Review Rock

José González

Vestiges & Claws

Mute • 2015

Jetzt da Erlend Øye mittlerweile Sunshine Reggae auf Sizilien macht, muss ja jemand die skandinavische Akustik-Folk-Flagge weiter wehen lassen. Und keiner könnte das besser als José González, der zuletzt zwar hauptsächlich mit Junip als Teamplayer aktiv war, nun aber nach »In Our Nature« von 2007 mit seinem dritten Album als Solokünstler zurückkehrt. Weiterhin prägen seine einfühlsame Stimme und das unverkennbare Fingerpicking die Songs, die dieses Mal ganz ohne Cover auskommen, die den Schweden mit argentinischen Wurzeln überhaupt erst bekannt machten (u.a. The Knife, Massive Attack und Joy Division). Dieses erstarkte Vertrauen in die eigenen Fähigkeiten erkennt man auch an der zwar noch immer spärlichen, aber nun etwas breiteren Klangpalette, die wohl auch auf sein Band-Engagement zurückgeht. Wenn Percussions eingesetzt werden, dann präsenter als auf älteren Aufnahmen, wenn auch ähnlich subtil. Trotz der althergebrachten Zutaten gelingt es ihm, nie abgedroschen zu klingen; selbst seine Pfeileinlagen wirken nicht schmalzig. Im Gegenteil vereinen die zehn Songs auf eigene Weise Zärtlichkeit und Kraft, sie sind melancholisch und doch nie verzweifelt.
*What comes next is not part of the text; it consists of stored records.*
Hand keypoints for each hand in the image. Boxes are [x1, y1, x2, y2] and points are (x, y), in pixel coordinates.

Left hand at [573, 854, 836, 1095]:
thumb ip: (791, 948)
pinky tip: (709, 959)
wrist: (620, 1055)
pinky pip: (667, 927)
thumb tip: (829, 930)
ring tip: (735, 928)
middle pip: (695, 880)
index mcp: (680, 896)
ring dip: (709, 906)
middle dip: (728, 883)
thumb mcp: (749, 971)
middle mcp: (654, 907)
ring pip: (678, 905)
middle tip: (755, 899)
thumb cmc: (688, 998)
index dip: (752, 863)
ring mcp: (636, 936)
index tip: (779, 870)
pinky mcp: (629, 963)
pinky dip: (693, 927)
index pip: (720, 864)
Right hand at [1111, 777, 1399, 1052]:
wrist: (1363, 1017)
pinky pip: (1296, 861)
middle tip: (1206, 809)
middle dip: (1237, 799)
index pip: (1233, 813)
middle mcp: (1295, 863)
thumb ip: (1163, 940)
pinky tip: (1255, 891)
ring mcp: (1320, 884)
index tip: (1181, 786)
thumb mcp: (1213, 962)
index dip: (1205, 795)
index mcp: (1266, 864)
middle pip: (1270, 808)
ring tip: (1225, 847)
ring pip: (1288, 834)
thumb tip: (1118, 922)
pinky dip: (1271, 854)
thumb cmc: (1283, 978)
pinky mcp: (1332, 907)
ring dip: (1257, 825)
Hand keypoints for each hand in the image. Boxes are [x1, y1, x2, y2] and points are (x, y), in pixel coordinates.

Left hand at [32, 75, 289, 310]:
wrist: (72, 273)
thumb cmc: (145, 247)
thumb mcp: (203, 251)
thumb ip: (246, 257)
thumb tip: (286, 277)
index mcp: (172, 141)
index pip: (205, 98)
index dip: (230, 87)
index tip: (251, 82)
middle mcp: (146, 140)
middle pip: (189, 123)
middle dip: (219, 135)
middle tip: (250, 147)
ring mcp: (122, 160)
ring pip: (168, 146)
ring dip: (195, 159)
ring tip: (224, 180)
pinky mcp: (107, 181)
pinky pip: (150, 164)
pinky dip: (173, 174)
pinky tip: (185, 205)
Dafür sorgen auch die Texte, die von Naturbeschreibungen geradezu überquellen und González in »Let It Carry You« uns Grundsätzliches vor Augen führt: »To remind our restless souls of the beauty of being here at all.« Die Welt mag schlecht sein, aber wir sind wenigstens noch drauf – und haben nun »Vestiges & Claws« uns daran zu erinnern.